— Data for processing —
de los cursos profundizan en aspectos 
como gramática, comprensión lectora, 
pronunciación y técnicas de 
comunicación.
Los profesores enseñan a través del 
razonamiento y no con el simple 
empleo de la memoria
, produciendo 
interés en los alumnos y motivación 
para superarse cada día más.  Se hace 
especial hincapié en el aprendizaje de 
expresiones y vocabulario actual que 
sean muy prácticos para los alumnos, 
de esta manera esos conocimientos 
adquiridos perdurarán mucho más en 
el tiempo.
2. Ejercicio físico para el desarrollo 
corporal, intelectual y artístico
==
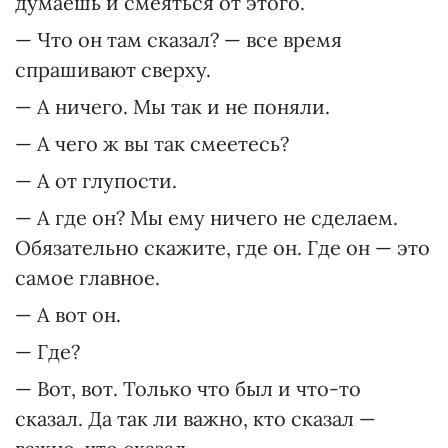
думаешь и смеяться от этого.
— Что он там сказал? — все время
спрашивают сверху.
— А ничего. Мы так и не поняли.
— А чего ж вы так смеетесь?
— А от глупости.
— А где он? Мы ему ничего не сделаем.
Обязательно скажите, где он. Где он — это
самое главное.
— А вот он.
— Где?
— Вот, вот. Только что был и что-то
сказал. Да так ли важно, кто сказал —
==
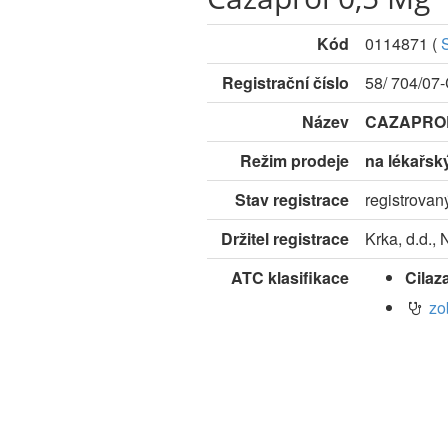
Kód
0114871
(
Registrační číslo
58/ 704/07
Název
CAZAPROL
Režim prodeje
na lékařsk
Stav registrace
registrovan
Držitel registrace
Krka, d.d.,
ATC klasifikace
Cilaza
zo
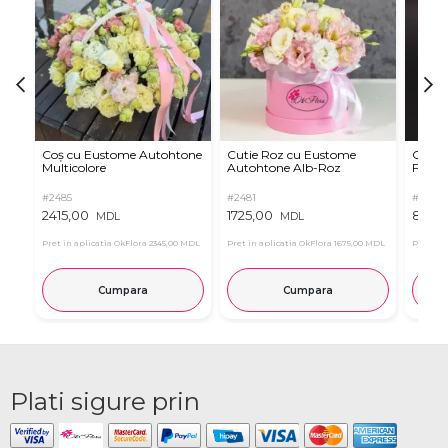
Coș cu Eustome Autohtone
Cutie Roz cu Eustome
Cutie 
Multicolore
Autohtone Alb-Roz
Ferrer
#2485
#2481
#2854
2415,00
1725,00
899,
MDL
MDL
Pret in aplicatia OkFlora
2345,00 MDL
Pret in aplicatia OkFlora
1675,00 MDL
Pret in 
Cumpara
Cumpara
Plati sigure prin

— Assignment —
Determine how many lines of the listing above include the word "registrace", and report that number only.

— Response area —
2